Ils sont nombreux ces jeunes qui parcourent les rues et ruelles de Bamako pour cirer des chaussures. Loin d’un simple plaisir, le cirage de chaussures constitue aujourd’hui un métier de survie pour certains Bamakois.

petits cireurs chaussures

La ville de Bamako est envahie par de jeunes adolescents venus de partout et qui ont choisi comme métier de cirer les chaussures. Ils se promènent partout à la recherche de la clientèle.

Généralement munis d’une matière première, notamment le cirage et un sac contenant d’autres matériels, le cireur prend son bâton de pèlerin à la recherche du pain précieux. «Dans mon sac, j’ai plusieurs modèles de cirage. Le premier est de 500Fcfa (kiwi) et le 2e 200f (Lude), et également une autre qualité sous forme de tube qui donne plus de brillance aux chaussures…», explique Yaya Sacko, un jeune soninké.
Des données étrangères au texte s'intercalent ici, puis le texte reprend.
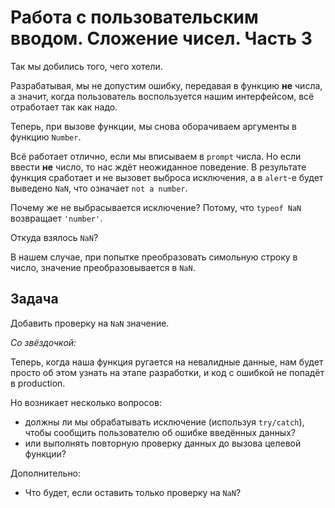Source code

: # Работа с пользовательским вводом. Сложение чисел. Часть 3

Так мы добились того, чего хотели.

Разрабатывая, мы не допустим ошибку, передавая в функцию **не** числа,
а значит, когда пользователь воспользуется нашим интерфейсом, всё
отработает так как надо.

Теперь, при вызове функции, мы снова оборачиваем аргументы в 
функцию `Number`.

Всё работает отлично, если мы вписываем в `prompt` числа.
Но если ввести **не** число, то нас ждёт неожиданное поведение. 
В результате функция сработает и не вызовет выброса исключения, 
а в `alert`-е будет выведено `NaN`, что означает `not a number`.

Почему же не выбрасывается исключение? Потому, что `typeof NaN`
возвращает `'number'`. 

Откуда взялось `NaN`? 

В нашем случае, при попытке преобразовать симольную строку в число, 
значение преобразовывается в `NaN`.

## Задача

Добавить проверку на `NaN` значение.

*Со звёздочкой:*

Теперь, когда наша функция ругается на невалидные данные, нам будет
просто об этом узнать на этапе разработки, и код с ошибкой не попадёт в 
production.

Но возникает несколько вопросов:
* должны ли мы обрабатывать исключение (используя `try/catch`), 
чтобы сообщить пользователю об ошибке введённых данных? 
* или выполнять повторную проверку данных до вызова целевой функции?

Дополнительно:
* Что будет, если оставить только проверку на `NaN`?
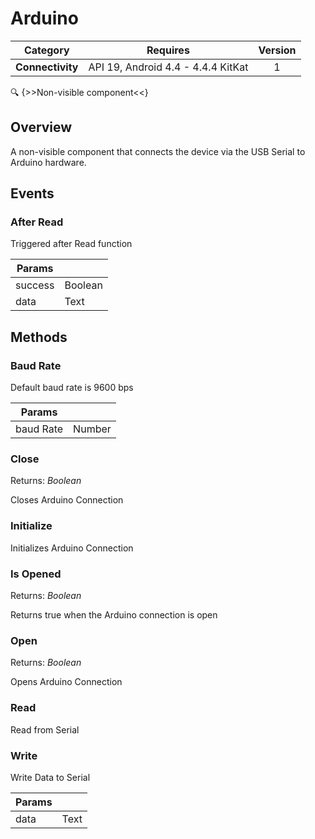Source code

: # Arduino

| Category | Requires | Version |
|:--------:|:-------:|:--------:|
|**Connectivity**|<span class="chip chip-any">API 19, Android 4.4 - 4.4.4 KitKat</span>|<span class="chip chip-number">1</span>|

:mag: {>>Non-visible component<<}

## Overview

A non-visible component that connects the device via the USB Serial to Arduino hardware.

## Events

### After Read

Triggered after Read function

<div class="block" ai2-block="event" not-rendered="true" value="%7B%22componentName%22:%20%22Arduino%22,%20%22name%22:%20%22After%20Read%22,%20%22params%22:%20%5B%22success%22,%20%22data%22%5D%7D"></div>

| Params | []() |
|--------|------|
|success|<span class="chip chip-boolean">Boolean</span>|
|data|<span class="chip chip-text">Text</span>|


## Methods

### Baud Rate

Default baud rate is 9600 bps

<div class="block" ai2-block="method" not-rendered="true" value="%7B%22componentName%22:%20%22Arduino%22,%20%22name%22:%20%22Baud%20Rate%22,%20%22output%22:%20false,%20%22params%22:%20%5B%22baud%20Rate%22%5D%7D"></div>


| Params | []() |
|--------|------|
|baud Rate|<span class="chip chip-number">Number</span>|


### Close

<span class="chip chip-boolean">Returns: <i>Boolean</i></span> 

Closes Arduino Connection

<div class="block" ai2-block="method" not-rendered="true" value="%7B%22componentName%22:%20%22Arduino%22,%20%22name%22:%20%22Close%22,%20%22output%22:%20true,%20%22params%22:%20%5B%5D%7D"></div>


### Initialize

Initializes Arduino Connection

<div class="block" ai2-block="method" not-rendered="true" value="%7B%22componentName%22:%20%22Arduino%22,%20%22name%22:%20%22Initialize%22,%20%22output%22:%20false,%20%22params%22:%20%5B%5D%7D"></div>


### Is Opened

<span class="chip chip-boolean">Returns: <i>Boolean</i></span> 

Returns true when the Arduino connection is open

<div class="block" ai2-block="method" not-rendered="true" value="%7B%22componentName%22:%20%22Arduino%22,%20%22name%22:%20%22Is%20Opened%22,%20%22output%22:%20true,%20%22params%22:%20%5B%5D%7D"></div>


### Open

<span class="chip chip-boolean">Returns: <i>Boolean</i></span> 

Opens Arduino Connection

<div class="block" ai2-block="method" not-rendered="true" value="%7B%22componentName%22:%20%22Arduino%22,%20%22name%22:%20%22Open%22,%20%22output%22:%20true,%20%22params%22:%20%5B%5D%7D"></div>


### Read

Read from Serial

<div class="block" ai2-block="method" not-rendered="true" value="%7B%22componentName%22:%20%22Arduino%22,%20%22name%22:%20%22Read%22,%20%22output%22:%20false,%20%22params%22:%20%5B%5D%7D"></div>


### Write

Write Data to Serial

<div class="block" ai2-block="method" not-rendered="true" value="%7B%22componentName%22:%20%22Arduino%22,%20%22name%22:%20%22Write%22,%20%22output%22:%20false,%20%22params%22:%20%5B%22data%22%5D%7D"></div>


| Params | []() |
|--------|------|
|data|<span class="chip chip-text">Text</span>|
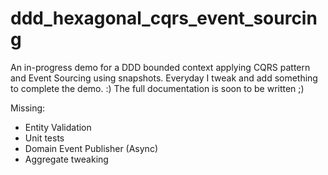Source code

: # ddd_hexagonal_cqrs_event_sourcing
An in-progress demo for a DDD bounded context applying CQRS pattern and Event Sourcing using snapshots. Everyday I tweak and add something to complete the demo. :) The full documentation is soon to be written ;)

Missing: 
- Entity Validation
- Unit tests
- Domain Event Publisher (Async)
- Aggregate tweaking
Et d’ajouter que la paire de chaussures est cirée à 50Fcfa avec le kiwi et le Lude. Selon le jeune Sacko, la marque Lude n’est pas très utilisée par les cireurs ordinaires. «J’utilise généralement celui de 200f puisque ça rapporte beaucoup», nous indique Sidi Yaya Sacko.
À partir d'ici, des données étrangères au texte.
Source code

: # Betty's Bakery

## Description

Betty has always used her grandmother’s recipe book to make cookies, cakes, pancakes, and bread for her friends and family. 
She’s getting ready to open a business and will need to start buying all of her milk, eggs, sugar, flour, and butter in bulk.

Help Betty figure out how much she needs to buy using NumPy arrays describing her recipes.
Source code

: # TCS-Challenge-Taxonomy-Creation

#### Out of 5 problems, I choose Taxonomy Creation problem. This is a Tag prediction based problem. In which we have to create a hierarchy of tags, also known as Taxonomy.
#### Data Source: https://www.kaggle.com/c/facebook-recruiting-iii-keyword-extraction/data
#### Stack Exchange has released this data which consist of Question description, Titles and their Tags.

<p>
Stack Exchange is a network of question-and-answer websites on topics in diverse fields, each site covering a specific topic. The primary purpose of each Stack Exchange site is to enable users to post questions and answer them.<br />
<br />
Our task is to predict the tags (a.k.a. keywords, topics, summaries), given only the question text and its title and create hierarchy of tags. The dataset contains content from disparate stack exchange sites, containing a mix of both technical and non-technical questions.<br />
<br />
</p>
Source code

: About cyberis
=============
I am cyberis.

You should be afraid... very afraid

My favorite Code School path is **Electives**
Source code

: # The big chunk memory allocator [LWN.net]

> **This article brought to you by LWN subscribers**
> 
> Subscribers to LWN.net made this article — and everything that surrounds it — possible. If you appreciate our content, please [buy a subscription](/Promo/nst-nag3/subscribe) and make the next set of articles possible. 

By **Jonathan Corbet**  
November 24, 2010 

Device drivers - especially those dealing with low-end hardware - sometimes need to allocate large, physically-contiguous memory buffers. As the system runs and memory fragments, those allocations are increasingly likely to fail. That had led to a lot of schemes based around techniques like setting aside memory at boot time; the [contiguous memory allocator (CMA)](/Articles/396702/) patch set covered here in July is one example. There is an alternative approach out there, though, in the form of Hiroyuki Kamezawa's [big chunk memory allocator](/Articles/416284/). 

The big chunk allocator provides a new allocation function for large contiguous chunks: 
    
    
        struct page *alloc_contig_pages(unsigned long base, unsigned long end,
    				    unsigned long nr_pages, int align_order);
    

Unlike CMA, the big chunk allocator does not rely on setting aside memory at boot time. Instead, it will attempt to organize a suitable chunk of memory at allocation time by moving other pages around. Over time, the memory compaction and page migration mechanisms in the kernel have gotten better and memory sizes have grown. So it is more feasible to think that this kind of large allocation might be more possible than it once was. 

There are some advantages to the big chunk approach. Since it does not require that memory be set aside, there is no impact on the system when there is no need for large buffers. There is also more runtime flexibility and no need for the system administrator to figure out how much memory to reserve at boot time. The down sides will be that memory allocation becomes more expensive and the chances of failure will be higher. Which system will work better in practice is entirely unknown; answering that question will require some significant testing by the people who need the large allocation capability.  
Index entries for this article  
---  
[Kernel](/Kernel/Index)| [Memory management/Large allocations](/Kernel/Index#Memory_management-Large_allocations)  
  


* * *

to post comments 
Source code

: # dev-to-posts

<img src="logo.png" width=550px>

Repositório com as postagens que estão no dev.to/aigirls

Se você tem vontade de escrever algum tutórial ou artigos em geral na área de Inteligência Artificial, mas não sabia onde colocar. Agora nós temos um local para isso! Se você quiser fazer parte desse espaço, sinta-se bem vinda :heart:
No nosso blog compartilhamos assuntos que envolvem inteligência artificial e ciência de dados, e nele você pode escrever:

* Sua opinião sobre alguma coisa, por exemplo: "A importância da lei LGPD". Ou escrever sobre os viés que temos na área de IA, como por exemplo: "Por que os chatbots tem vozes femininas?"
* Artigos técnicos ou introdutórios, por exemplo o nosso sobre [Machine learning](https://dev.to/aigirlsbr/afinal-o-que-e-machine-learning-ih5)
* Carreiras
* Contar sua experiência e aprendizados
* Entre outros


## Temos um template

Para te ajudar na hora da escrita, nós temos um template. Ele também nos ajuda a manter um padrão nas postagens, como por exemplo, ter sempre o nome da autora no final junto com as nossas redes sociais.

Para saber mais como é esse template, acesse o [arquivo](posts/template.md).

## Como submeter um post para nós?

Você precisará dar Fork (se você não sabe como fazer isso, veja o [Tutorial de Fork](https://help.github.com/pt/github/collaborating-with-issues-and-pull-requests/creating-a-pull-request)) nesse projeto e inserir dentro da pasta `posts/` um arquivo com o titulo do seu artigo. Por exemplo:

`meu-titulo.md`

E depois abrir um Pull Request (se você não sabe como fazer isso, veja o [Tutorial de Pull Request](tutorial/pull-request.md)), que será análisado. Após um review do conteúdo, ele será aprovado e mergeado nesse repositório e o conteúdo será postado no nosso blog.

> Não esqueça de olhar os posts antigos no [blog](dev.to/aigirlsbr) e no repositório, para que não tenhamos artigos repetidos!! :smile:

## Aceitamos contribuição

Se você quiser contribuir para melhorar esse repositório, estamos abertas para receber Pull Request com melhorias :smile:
Ces petits cireurs venus de partout visent chacun son objectif. À en croire notre interlocuteur, non seulement il cire pour se nourrir, mais aussi pour satisfaire ses petits besoins. «C’est pendant les vacances scolaires que je cire les chaussures», affirme le jeune Mahamadou Magassa, un élève de la 7e année. Pour lui, le métier rapporte quelque chose.

Malgré leur courage et leur détermination, les jeunes cireurs ont aussi des petites difficultés. «Nous sommes victimes parfois d’actes de banditisme. D’autres refusent même de nous payer», explique un petit jeune adolescent de 13 ans, ajoutant d’autres cas à la longue liste des difficultés.